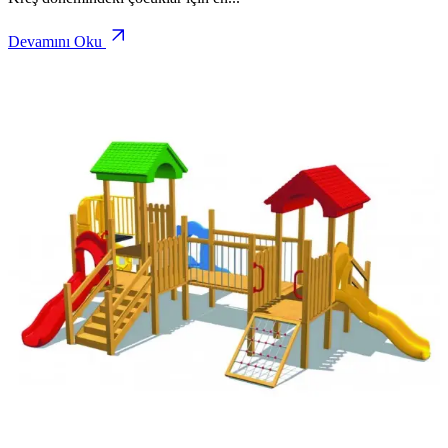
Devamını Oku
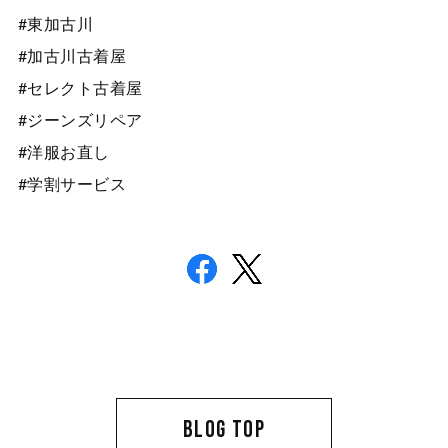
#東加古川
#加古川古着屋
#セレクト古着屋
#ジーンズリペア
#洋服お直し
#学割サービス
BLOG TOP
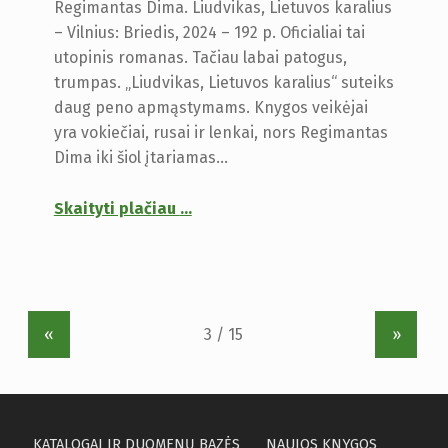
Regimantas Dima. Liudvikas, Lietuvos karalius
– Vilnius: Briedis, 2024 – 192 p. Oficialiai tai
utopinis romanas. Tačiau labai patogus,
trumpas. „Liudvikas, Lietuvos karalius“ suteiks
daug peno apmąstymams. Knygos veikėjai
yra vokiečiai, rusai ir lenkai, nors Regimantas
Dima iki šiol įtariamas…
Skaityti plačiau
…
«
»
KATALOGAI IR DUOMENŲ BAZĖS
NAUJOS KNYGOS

PROBLEM DETAILS →
Write out the lines of the records exactly, starting at the one holding "p. Oficialiai tai" and ending with the last line, and include no others.

SOLUTION TO THE PROBLEM →
– Vilnius: Briedis, 2024 – 192 p. Oficialiai tai
utopinis romanas. Tačiau labai patogus,
trumpas. „Liudvikas, Lietuvos karalius“ suteiks
daug peno apmąstymams. Knygos veikėjai
yra vokiečiai, rusai ir lenkai, nors Regimantas
Dima iki šiol įtariamas…
Skaityti plačiau
…
«
»
KATALOGAI IR DUOMENŲ BAZĖS
NAUJOS KNYGOS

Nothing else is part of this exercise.